- Artist: Claes Oldenburg; Coosje van Bruggen;
- Year: 2002
- Type: Sculpture
- Location: San Francisco, California, United States; 37°47′30″N 122°23′24″W﻿ / ﻿37.79156°N 122.39005°W;

= Cupid's Span =

Sculpture by Claes Oldenburg and Coosje van Bruggen in San Francisco, California, U.S.

Cupid's Span is an outdoor sculpture by married artists Claes Oldenburg and Coosje van Bruggen, installed along the Embarcadero in San Francisco, California, in the United States. The 70 ft sculpture, commissioned by Gap Inc. founders Donald and Doris F. Fisher, depicts a partial bow and piece of an arrow.

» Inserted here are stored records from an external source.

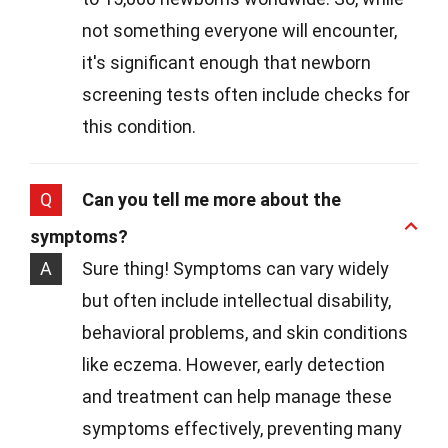
not something everyone will encounter,
it's significant enough that newborn
screening tests often include checks for
this condition.
Q
Can you tell me more about the
symptoms?
A
Sure thing! Symptoms can vary widely
but often include intellectual disability,
behavioral problems, and skin conditions
like eczema. However, early detection
and treatment can help manage these
symptoms effectively, preventing many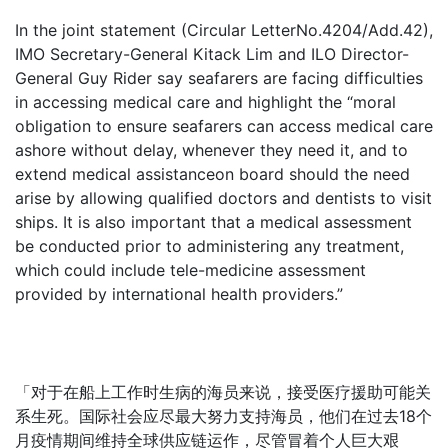
In the joint statement (Circular LetterNo.4204/Add.42),
IMO Secretary-General Kitack Lim and ILO Director-
General Guy Rider say seafarers are facing difficulties
in accessing medical care and highlight the “moral
obligation to ensure seafarers can access medical care
ashore without delay, whenever they need it, and to
extend medical assistanceon board should the need
arise by allowing qualified doctors and dentists to visit
ships. It is also important that a medical assessment
be conducted prior to administering any treatment,
which could include tele-medicine assessment
provided by international health providers.”
「对于在船上工作时生病的海员来说，接受医疗援助可能关
系生死。国际社会应尽最大努力支持海员，他们在过去18个
月疫情期间维持全球供应链运作，尽管冒着个人巨大艰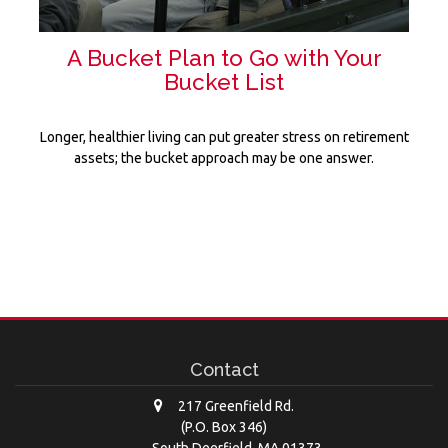
A Bucket Plan to Go with Your
Bucket List
Longer, healthier living can put greater stress on retirement
assets; the bucket approach may be one answer.
Contact
217 Greenfield Rd.
(P.O. Box 346)
South Deerfield,
MA
01373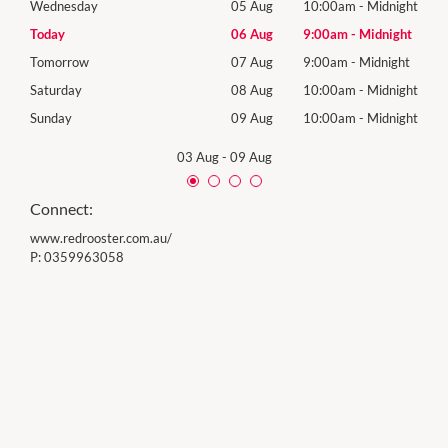
night
Wednesday
05 Aug
10:00am
-
Midnight
Wed
ight
Today
06 Aug
9:00am
-
Midnight
Thur
ight
Tomorrow
07 Aug
9:00am
-
Midnight
Frida
night
Saturday
08 Aug
10:00am
-
Midnight
Satu
night
Sunday
09 Aug
10:00am
-
Midnight
Sund
03 Aug
-
09 Aug
Connect:
www.redrooster.com.au/
P:
0359963058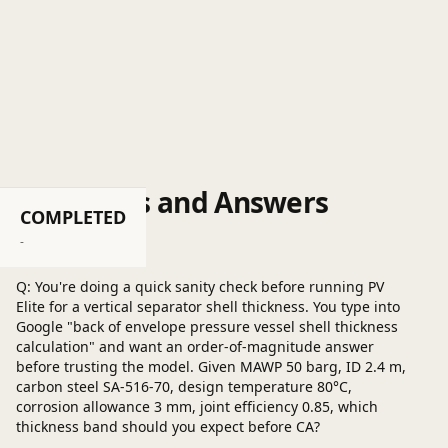
Questions and Answers
COMPLETED
Post a question
-
Q: You're doing a quick sanity check before running PV
Elite for a vertical separator shell thickness. You type into
Google "back of envelope pressure vessel shell thickness
calculation" and want an order-of-magnitude answer
before trusting the model. Given MAWP 50 barg, ID 2.4 m,
carbon steel SA-516-70, design temperature 80°C,
corrosion allowance 3 mm, joint efficiency 0.85, which
thickness band should you expect before CA?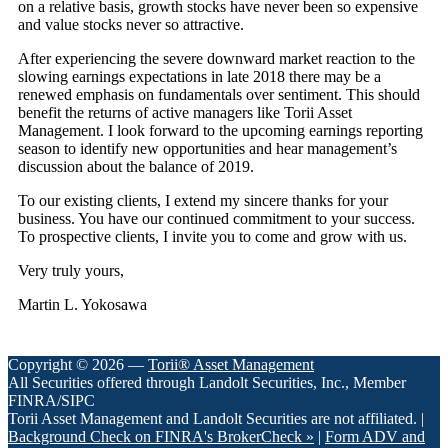
on a relative basis, growth stocks have never been so expensive
and value stocks never so attractive.
After experiencing the severe downward market reaction to the
slowing earnings expectations in late 2018 there may be a
renewed emphasis on fundamentals over sentiment. This should
benefit the returns of active managers like Torii Asset
Management. I look forward to the upcoming earnings reporting
season to identify new opportunities and hear management’s
discussion about the balance of 2019.
To our existing clients, I extend my sincere thanks for your
business. You have our continued commitment to your success.
To prospective clients, I invite you to come and grow with us.
Very truly yours,
Martin L. Yokosawa
Copyright © 2026 —
Torii® Asset Management
All Securities offered through Landolt Securities, Inc., Member
FINRA/SIPC
Torii Asset Management and Landolt Securities are not affiliated. |
Background Check on FINRA's BrokerCheck »
|
Form ADV and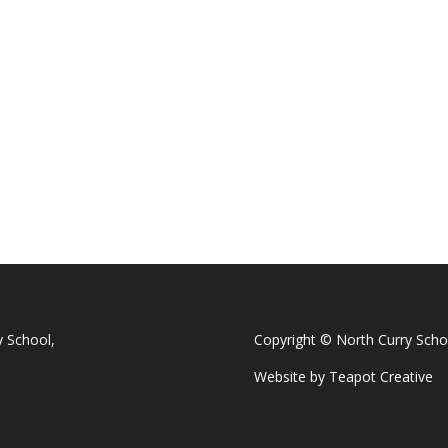
y School,
Copyright © North Curry Scho
Website by
Teapot Creative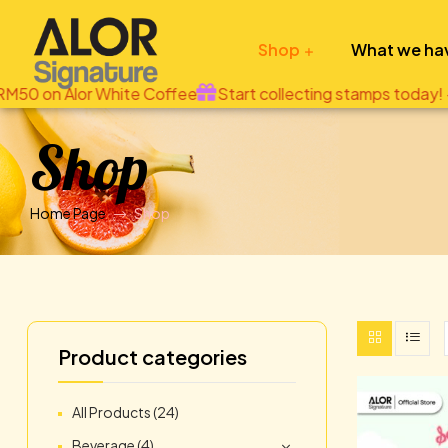
Shop
What we ha
ee
Start collecting stamps today! - applicable only when 
Alor
Shop
Signature
Tastiway
Home Page
Shop
eShop
Product categories
All Products
(24)
Beverage
(4)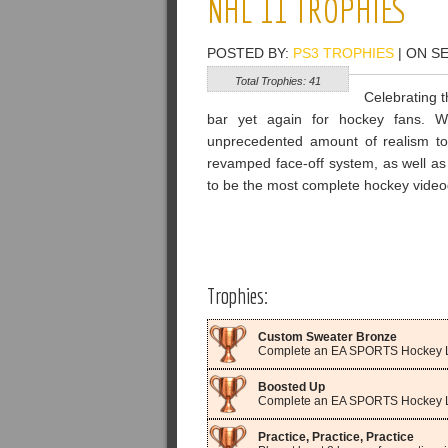
NHL 11 TROPHIES
POSTED BY:
PS3 TROPHIES
| ON S
Total Trophies: 41
Celebrating t
bar yet again for hockey fans. Wi
unprecedented amount of realism to 
revamped face-off system, as well a
to be the most complete hockey vide
Trophies:
Custom Sweater Bronze
Complete an EA SPORTS Hockey L
Boosted Up
Complete an EA SPORTS Hockey Le
Practice, Practice, Practice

==Description and history==
Claes Oldenburg and Coosje van Bruggen's Cupid's Span, made of fiberglass and steel, was installed in the newly built Rincon Park along the Embarcadero in San Francisco in 2002. The piece resembles Cupid's bow and arrow, drawn, with the arrow and bow partially implanted in the ground; the artists stated that the piece expressed their conception of San Francisco as "the home port of Eros," hence the stereotypical bow and arrow of Cupid. Leydier and Penwarden wrote, "Love's trade-mark weapon naturally evokes the city's permissive and romantic reputation, while formally its taut curve resonates wonderfully with the structure of the famous suspension bridge (the San Francisco–Oakland Bay Bridge) in the background."